Kay, meanwhile, had been in and out of rehabilitation programs repeatedly according to his mother, ESPN reported. His last stay was 30 days in rehab after an overdose, according to reports, after which he returned to the Angels clubhouse. He was then trying to quit opioids, according to Parker’s testimony, while players were still asking him for pills. A lawyer for Kay did not respond to a request from BuzzFeed News to comment on his recovery program after he was released from rehab in May, nor was it mentioned at trial.

“Opioid use disorder is a chronic condition characterized by compulsive opioid use, where people somehow lose control of their opioid use, where they experience cravings,” said Brian Hurley, president-elect of the board of directors of the American Society of Addiction Medicine. . “Usually they suffer consequences.” Without commenting on the Kay trial, he added that the failure rate for people trying to quit opioids on their own without continuing treatment “is about 100 percent.”

The simple reason is brain biochemistry, where opioids create cravings and increasing tolerance that require larger or more frequent doses to avoid withdrawal. Typically, it takes years of recovery to stave off these changes, leading to relapses in drug use and a lifetime of effort. Only around 1 in 5 people who need the standard treatment for opioid use disorder – which involves long-term counseling as well as the use of safer opioids by prescription to carefully reduce their tolerances and managing cravings – actually gets it.

Major League Baseball has a treatment program policy for opioid use disorder, but it cuts players’ wages in half after the first 30 days of treatment away from the club, then completely after 60 days. Players who testified in the lawsuit can now be referred for treatment by MLB, which did not test opioids in 2019.
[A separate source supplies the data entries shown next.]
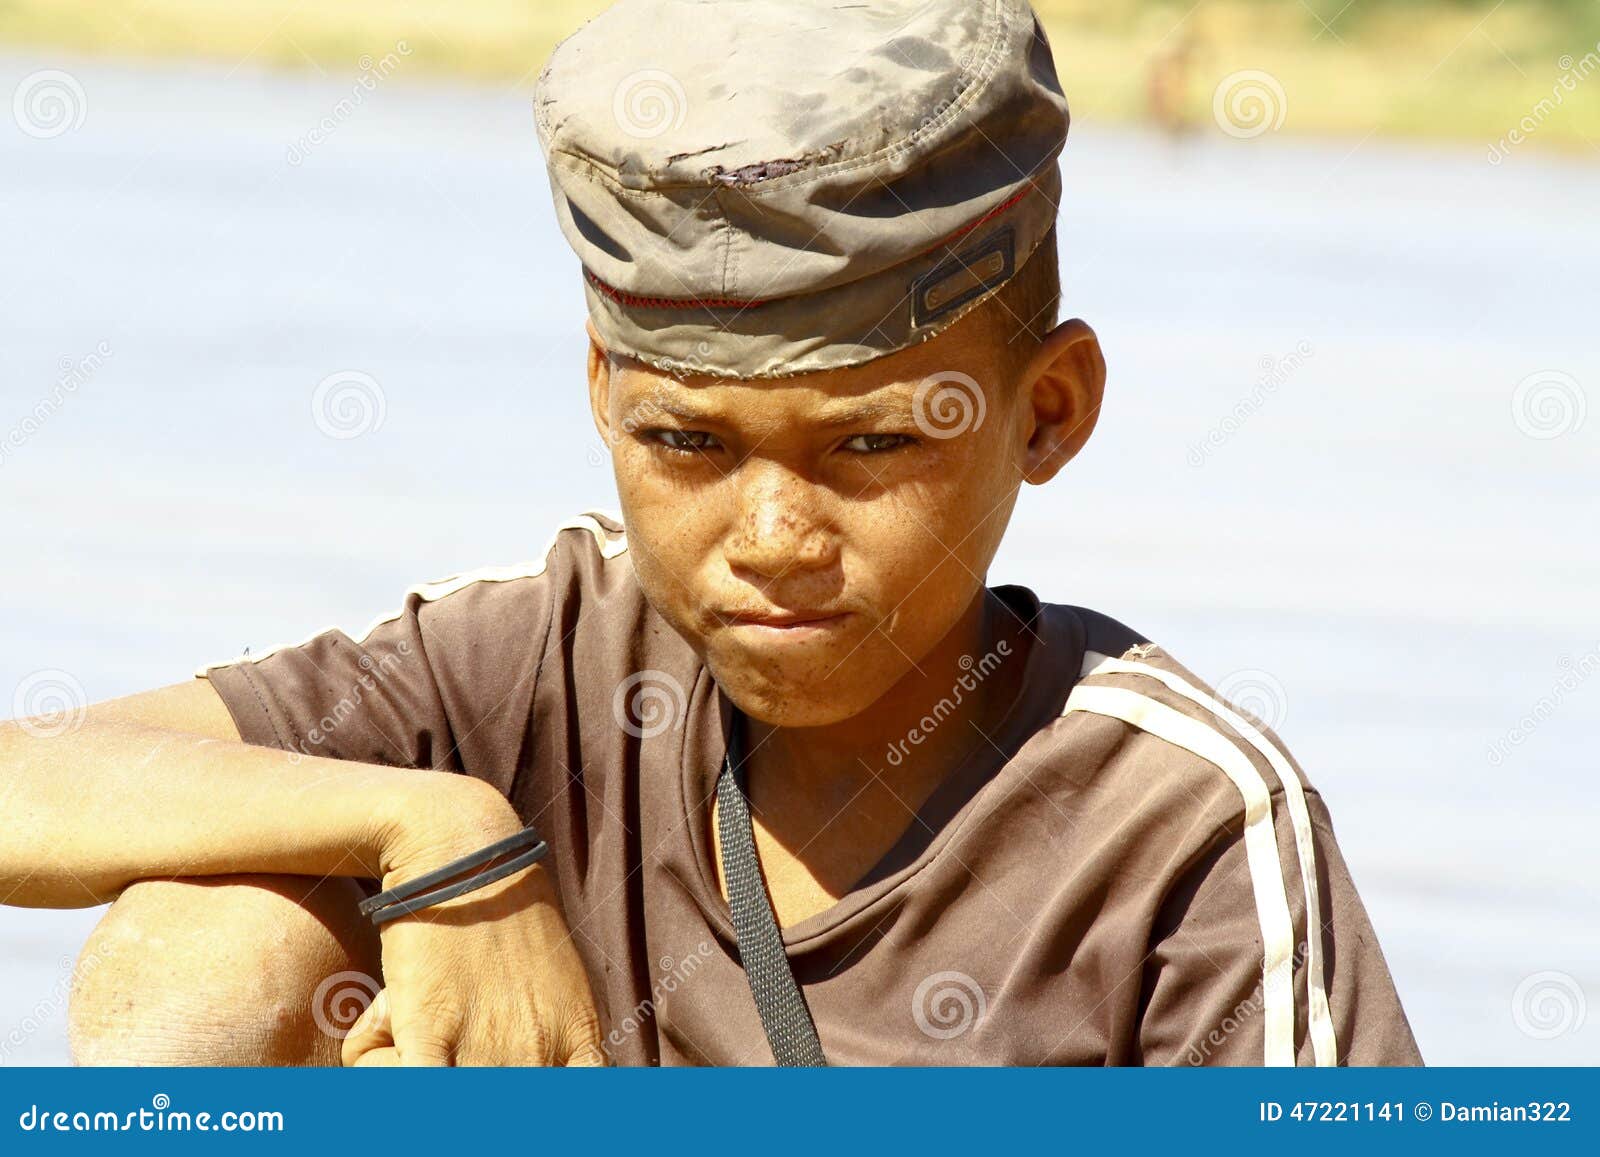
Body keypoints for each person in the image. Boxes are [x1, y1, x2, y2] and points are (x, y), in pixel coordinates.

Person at [0, 0, 1421, 1066]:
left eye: (871, 443)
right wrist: (431, 825)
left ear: (1047, 411)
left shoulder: (1176, 824)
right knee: (208, 956)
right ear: (605, 398)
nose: (775, 535)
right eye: (690, 443)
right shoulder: (536, 668)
“What surprises me is that we don’t see any evidence of medical personnel involvement with these people” in the Kay trial, said Mishka Terplan, medical director of the Friends Research Institute and addiction medicine expert. “Addiction is a chronic disease, and chronic diseases require chronic management,” Terplan added, not just a month-long rehab or detox program, where people are treated medically through withdrawal, before putting people back in their old condition.
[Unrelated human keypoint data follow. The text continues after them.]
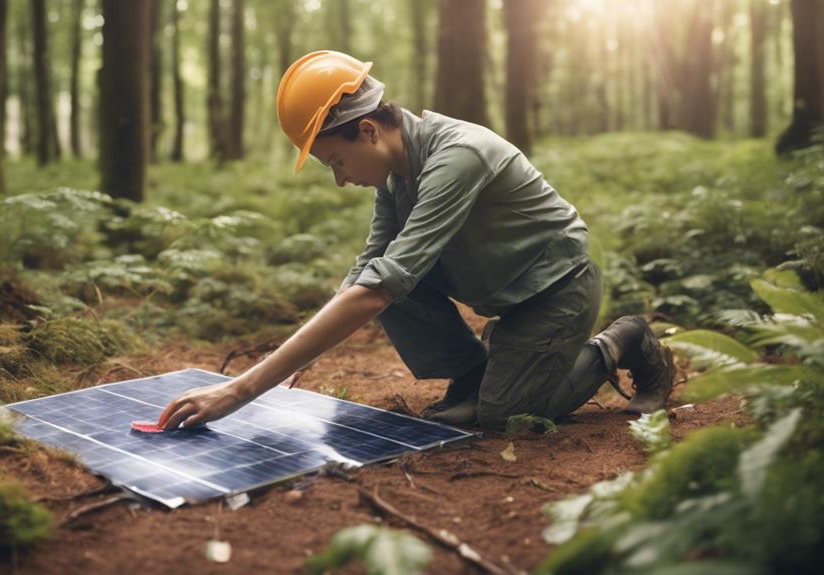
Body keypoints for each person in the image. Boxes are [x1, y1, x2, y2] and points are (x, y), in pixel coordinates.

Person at [157, 51, 674, 431]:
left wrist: (242, 388)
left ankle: (621, 340)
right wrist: (298, 357)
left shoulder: (458, 155)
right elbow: (366, 274)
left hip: (556, 290)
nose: (339, 179)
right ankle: (476, 374)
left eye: (335, 162)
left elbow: (382, 288)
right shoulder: (395, 177)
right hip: (504, 293)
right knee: (372, 280)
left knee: (505, 416)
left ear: (367, 131)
“There is no reason to expect an acute intervention to treat, let alone cure, a chronic disease. It is an old-fashioned, outdated, unscientific and illogical idea.

Although everyone is different, Taylor called it “disturbing” to read about a case, like Kay’s, where a person with severe opioid use disorder entered a drug treatment program. hospital treatment for a month, then returned to the same place she would have been. consuming and distributing drugs.

“Many of us in the addiction treatment field recognize that this is an alarmingly high-risk situation, regardless of what type of work the person is doing,” Taylor said.

The jury in Kay’s trial deliberated for less than 90 minutes on Thursday before convicting him.

“Unfortunately, the guilty verdict will not bring Mr. Skaggs back or take away the suffering endured by his family and friends,” Fort Worth DEA ​​Special Agent in Charge Eduardo A. Chávez said in a statement. . “What it does, however, is assert that justice prevails and that drug traffickers and facilitators, like Mr. Kay, will be held accountable for their reckless actions.”

After 50 years ofwar on drugs“In the United States, which has seen soaring overdose deaths and the deadlier, more smuggled illicit fentanyl widespread enough to invade Major League Baseball clubs, there is a certain skepticism on the effectiveness of criminal trials like the Kay case in deterring anyone from using opioids.

“We need to blame ‘someone’. So we blame the ‘dealer’ regardless of the fact that many of the people who are selling are also addicted,” Opioid Policy Institute director Jonathan Stoltman told BuzzFeed News.

“Who benefits from this mark of ‘justice’? It’s not like a criminal mastermind with distribution networks across Los Angeles has been taken out and the streets are safer forever. Everyone’s life is a little worse with this approach.